Small, powerful servo drives for advanced motion control applications

Whitepaper

This is a summary of the whitepaper Driving Robotics and Embedded Motion Applications With Next-generation Servo Technology van Copley Controls. Download the complete whitepaper for all information.

Introduction

Er is een groeiende behoefte aan kleine, krachtige servo aandrijvingen voor geavanceerde motion control-toepassingen. Deze servo aandrijvingen zijn essentieel voor veel moderne machines, waarin de beschikbare ruimte beperkt is en waar de aandrijving vaak direct op de motor of binnen een robotgewrichten gemonteerd is.

There is a growing need for small, powerful servo drives for advanced motion control applications. These servo drives are essential for many modern machines, where the available space is limited and the drive is often mounted directly on the motor or within robot joints.

In several applications, compact servo drives are crucial:

• Healthcare: for advanced surgical and diagnostic procedures
• Semiconductor manufacturing: high precision in handling fragile components
• Logistics: efficient navigation of mobile robots in warehouses
• Aerospace, laboratory automation, biomedical equipment: handling and transporting objects with great precision

Requirements that servo drives must meet include:

• High accuracy and repeatability to ensure precise movements.
• Excellent dynamic performance, including smooth motion profiles, fast response times, and precise speed and torque control.
• Support for real-time communication protocols (such as EtherCAT) for reliable communication between drive and control system
• Compact size with sufficient power: despite their small size, they must be powerful enough to move robot parts reliably and efficiently.

Stay cool

Designing miniature servo drives presents significant thermal management challenges due to the reduced surface area for heat dissipation. There are several strategies to address these challenges:

1. Circuit materials - copper alloy substrates: for example, the Copley Nano drive uses a 4-layer stacked PCB with a copper alloy substrate (TClad). This results in a threefold improvement in thermal conductivity compared to traditional aluminum substrates.
2. Custom-designed pins: these pins are smaller than standard connectors and are designed to dissipate heat from the drive, improving heat dissipation capacity.
3. Dynamic Gate Drive Tuning: gate driver IC and MOSFET: the selection of compact, high-output current gate driver ICs and small, low-thermal resistance MOSFETs is crucial.

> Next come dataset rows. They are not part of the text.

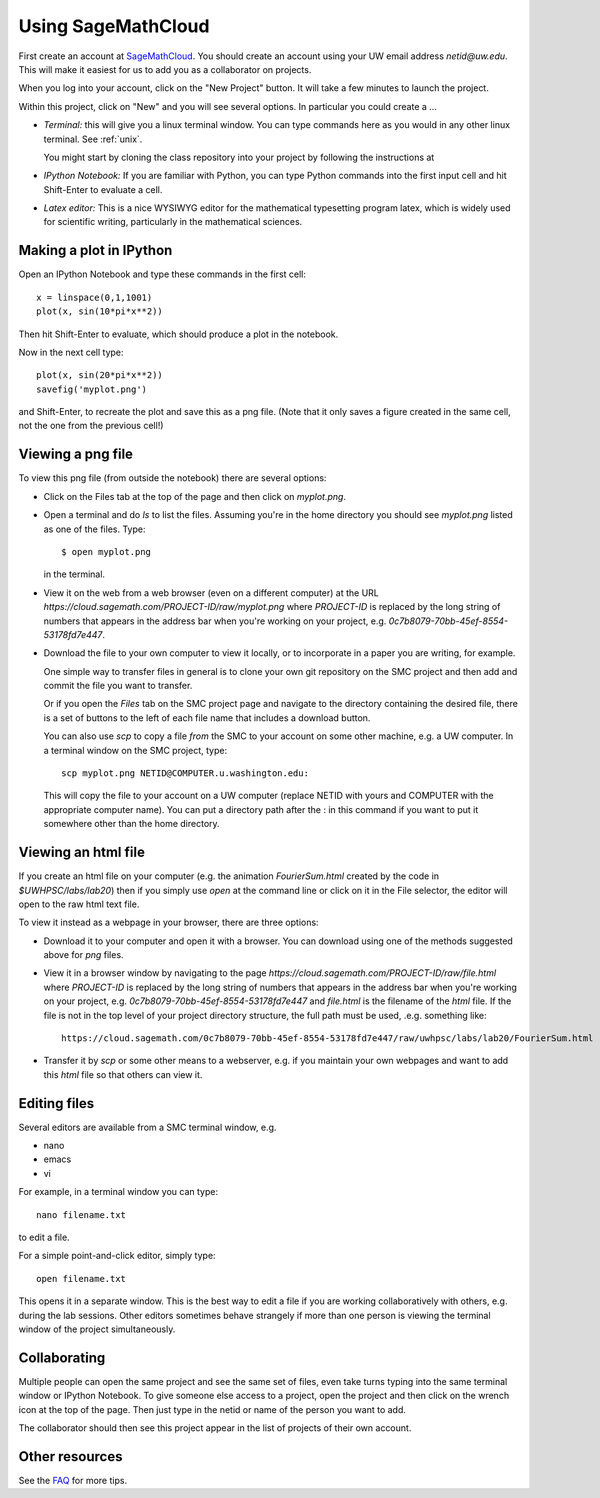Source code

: 
.. _smc:

===================
Using SageMathCloud
===================

First create an account at `SageMathCloud <https://cloud.sagemath.com/>`_.
You should create an account using your UW email address `netid@uw.edu`.
This will make it easiest for us to add you as a collaborator on projects.

When you log into your account, click on the "New Project" button.  It will
take a few minutes to launch the project.

Within this project, click on "New" and you will see several options.  In
particular you could create a ...

* *Terminal:* this will give you a linux terminal window.  You can type
  commands here as you would in any other linux terminal.  See :ref:`unix`.

  You might start by cloning the class repository into your project by
  following the instructions at 

* *IPython Notebook:* If you are familiar with Python, you can type Python
  commands into the first input cell and hit Shift-Enter to evaluate a cell.

* *Latex editor:* This is a nice WYSIWYG editor for the mathematical
  typesetting program latex, which is widely used for scientific writing,
  particularly in the mathematical sciences.

Making a plot in IPython
-------------------------

Open an IPython Notebook and type these commands in the first cell::

    x = linspace(0,1,1001)
    plot(x, sin(10*pi*x**2))

Then hit Shift-Enter to evaluate, which should produce a plot in the
notebook.

Now in the next cell type::

    plot(x, sin(20*pi*x**2))
    savefig('myplot.png')

and Shift-Enter, to recreate the plot and save this as a png file.   
(Note that it only saves a figure created in the same cell, not the one from
the previous cell!)

Viewing a png file
------------------

To view this png file (from outside the notebook) there are several options:

* Click on the Files tab at the top of the page and then click on
  `myplot.png`.

* Open a terminal and do `ls` to list the files.  Assuming you're in the
  home directory you should see `myplot.png` listed as one of the files.
  Type::

       $ open myplot.png 

  in the terminal.

* View it on the web from a web browser (even on a different computer) at
  the URL
  `https://cloud.sagemath.com/PROJECT-ID/raw/myplot.png`
  where `PROJECT-ID` is replaced by the long string of numbers that appears
  in the address bar when you're working on your project, e.g.
  `0c7b8079-70bb-45ef-8554-53178fd7e447`.

* Download the file to your own computer to view it locally, or to
  incorporate in a paper you are writing, for example.

  One simple way to transfer files in general is to clone your own git
  repository on the SMC project and then add and commit 
  the file you want to transfer.  

  Or if you open the *Files* tab on the SMC project page and navigate to the
  directory containing the desired file, there is a set of buttons to the
  left of each file name that includes a download button.

  You can also use `scp` to copy a file *from* the SMC to your account on
  some other machine, e.g. a UW computer.  In a terminal window on the SMC 
  project, type::

    scp myplot.png NETID@COMPUTER.u.washington.edu:

  This will copy the file to your account on a UW computer (replace NETID with
  yours and COMPUTER with the appropriate computer name).
  You can put a directory path after the : in this command if you want to
  put it somewhere other than the home directory.

  
.. _smc_view_html:

Viewing an html file
--------------------

If you create an html file on your computer (e.g. the animation `FourierSum.html`
created by the code in `$UWHPSC/labs/lab20`) then if you simply use `open` at the
command line or click on it in the File selector, the editor will open to the raw
html text file.  

To view it instead as a webpage in your browser, there are three options:

* Download it to your computer and open it with a browser.  You can download
  using one of the methods suggested above for `png` files.

* View it in a browser window by navigating to the page
  `https://cloud.sagemath.com/PROJECT-ID/raw/file.html`
  where `PROJECT-ID` is replaced by the long string of numbers that appears
  in the address bar when you're working on your project, e.g.
  `0c7b8079-70bb-45ef-8554-53178fd7e447` and `file.html` is the
  filename of the `html` file.  If the file is not in the top level of your
  project directory structure, the full path must be used, .e.g. something like::

    https://cloud.sagemath.com/0c7b8079-70bb-45ef-8554-53178fd7e447/raw/uwhpsc/labs/lab20/FourierSum.html

* Transfer it by `scp` or some other means to a webserver, e.g. if you maintain
  your own webpages and want to add this `html` file so that others can view it.

Editing files
-------------

Several editors are available from a SMC terminal window, e.g.

* nano
* emacs
* vi

For example, in a terminal window you can type::

    nano filename.txt

to edit a file.

For a simple point-and-click editor, simply type::

    open filename.txt

This opens it in a separate window.  This is the best way to edit a file if
you are working collaboratively with others, e.g. during the lab sessions.
Other editors sometimes behave strangely if more than one person is viewing
the terminal window of the project simultaneously.

Collaborating
-------------

Multiple people can open the same project and see the same set of files,
even take turns typing into the same terminal window or IPython Notebook. To
give someone else access to a project, open the project and then click on
the wrench icon at the top of the page. Then just type in the netid or name
of the person you want to add.

The collaborator should then see this project appear in the list of projects
of their own account.
    

Other resources
---------------

See the `FAQ <https://github.com/sagemath/cloud/wiki/FAQ>`_ for more tips.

Dynamic gate drive tuning optimizes the timing between the operation of power devices to minimize power consumption and meet electromagnetic compatibility (EMC) requirements.
4. Current measurement: Ultra-low resistances: these allow accurate current measurement with minimal heat development, further reducing heat dissipation

Thermal management strategies

The smallest, most powerful servo drives apply various strategies to minimize heat buildup:

• Construction and layout: the overall construction and layout of power components on the circuit board are optimized for thermal management.
• Firmware adjustments: features such as bus clamping can reduce switching losses by up to 33%.

Power consumption

The Nano series from Copley Controls is an example of servo drives that combine the right power density with thermal management. Features include:

• Compact format with a 35x30x23.4 mm footprint.
• High power density and efficiency: input voltage from 9 to 180V DC combined with 35A continuous current and 70A peak current.
• EtherCAT or CANopen communication protocols for supporting real-time data exchange.
• Advanced thermal management through the integration of multiple design principles for effective heat dissipation.
• Safe Torque Off (STO) capability: With SIL 3, Category 3, PLe compliance.
• Digital inputs and outputs: 6 digital inputs and 4 digital outputs.
• Analog input: One ±10-volt (V) 12-bit analog input.
• Encoder support: BiSS-C unidirectional, SSI absolute encoders, CSR Resolver, and digital incremental encoder.
• Frequency analysis tools for advanced diagnostics.
• Dual encoder feedback support for improved precision.
• Advanced filters: 32-bit floating point filters and multiple advanced filters.

(Download the full whitepaper to see the power consumption of the NES-090-70 and NES-18-10 from both the PWM power and the total consumption of PWM and V-logic power. Nano Series)

Conclusion

The success of compact servo drives depends on a combination of multiple design principles to achieve high power density, efficiency, and effective thermal management. These drives are suitable for a wide range of applications in robotics and embedded motion control, and represent the latest generation of motion control technology.